After Matteo, two people who work in the educational field intervened: Tatyana Tripolskaya, professor at the State Pedagogical University of Novosibirsk, and our friend, an Orthodox priest, Fr. Anton Kovalenko. Tripolskaya, at the beginning of her speech, thanked the organizers saying that what she had just heard from Matteo had challenged her role and what it means to educate someone. She then spoke about how the contemporary model of education promoted by the Russian State, every year with increasing strength, excludes the problem of the person and their education from the school process, focusing only on functionality and performance. Finally, she stressed how important it is to find the link that unites instruction and education, practices that are linked deeply.

Tatyana Tripolskaya and Fr. Anton Kovalenko

Fr. Anton spoke about how important it is to recognize not only the hell that man is able to generate around himself, but also the hell that every man has inside. This illuminates the dizzying depths that man touches when he is launched into the search for himself and, at the same time, the deception that he can devise to reject the risk of his own freedom. He then recounted how, in his experience with young people, he realized a mistaken conception of freedom and love. "Freedom," he said, "is not permissiveness, but the possibility of being oneself. And love is not an emotion or a question of endorphins, but the desire to truly know the other person.” Fr. Anton concluded by saying that the experience recounted by Matteo is what the Church should be talking about, instead of proposing the construction of walls as a solution.

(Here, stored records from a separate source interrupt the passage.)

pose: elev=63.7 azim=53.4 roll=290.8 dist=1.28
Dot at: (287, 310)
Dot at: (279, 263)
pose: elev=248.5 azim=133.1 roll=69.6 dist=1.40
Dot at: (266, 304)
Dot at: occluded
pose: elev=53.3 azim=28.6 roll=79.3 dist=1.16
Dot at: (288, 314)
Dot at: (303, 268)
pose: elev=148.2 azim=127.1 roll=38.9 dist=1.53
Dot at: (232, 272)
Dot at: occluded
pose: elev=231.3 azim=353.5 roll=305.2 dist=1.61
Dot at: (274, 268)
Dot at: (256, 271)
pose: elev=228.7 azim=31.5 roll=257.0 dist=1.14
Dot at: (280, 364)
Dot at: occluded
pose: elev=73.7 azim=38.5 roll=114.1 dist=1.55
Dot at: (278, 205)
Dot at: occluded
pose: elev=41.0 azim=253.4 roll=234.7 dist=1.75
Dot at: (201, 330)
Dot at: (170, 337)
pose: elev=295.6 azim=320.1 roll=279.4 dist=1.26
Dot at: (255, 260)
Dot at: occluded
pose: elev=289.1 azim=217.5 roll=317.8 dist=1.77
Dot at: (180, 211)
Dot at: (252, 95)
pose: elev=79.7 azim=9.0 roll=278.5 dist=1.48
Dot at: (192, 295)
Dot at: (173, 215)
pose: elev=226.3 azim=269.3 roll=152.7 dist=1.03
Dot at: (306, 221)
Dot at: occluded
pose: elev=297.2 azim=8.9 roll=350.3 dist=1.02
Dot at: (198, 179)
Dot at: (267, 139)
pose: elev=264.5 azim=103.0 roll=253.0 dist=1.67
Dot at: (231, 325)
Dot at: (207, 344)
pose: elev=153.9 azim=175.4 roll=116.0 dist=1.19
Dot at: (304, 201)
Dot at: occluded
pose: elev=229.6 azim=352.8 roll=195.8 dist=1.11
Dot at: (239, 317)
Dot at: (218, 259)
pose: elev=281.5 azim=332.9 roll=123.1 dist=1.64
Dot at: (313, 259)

Margarita Loginova, a well-known journalist in Novosibirsk, who often speaks about AIDS by denouncing the stigmatization of sick people, intervened from the audience. She thanked the speakers and emphasized how important it is to face these things openly: one can discuss a lot of technical, medical and preventive solutions, but the heart of the problem is love.

My friend Aleksander, moderator of the meeting, says: "To edit the Russian subtitles for Greater, I had to watch the film five times. Only on my fifth attempt did I understand the meaning of a sentence that, at a certain point, one of Rose’s women said: ‘I feel healthy’. There, again, I was struck by the fact that that unexpected and incredible Love that overwhelmed the life of Rose, Matteo, all these women and their children, is the same Love that overwhelmed mine too. I began to experience great joy and tenderness towards myself, my friends and all those who helped us organize the meeting. I have always wondered how to communicate the experience of the movement to people who are not only distant from the Church, but totally alien to faith. At the end of the meeting, the gratitude of friends and people surprised me a lot: gratitude for this sign of attention and love not only towards those who are sick, but towards everyone present".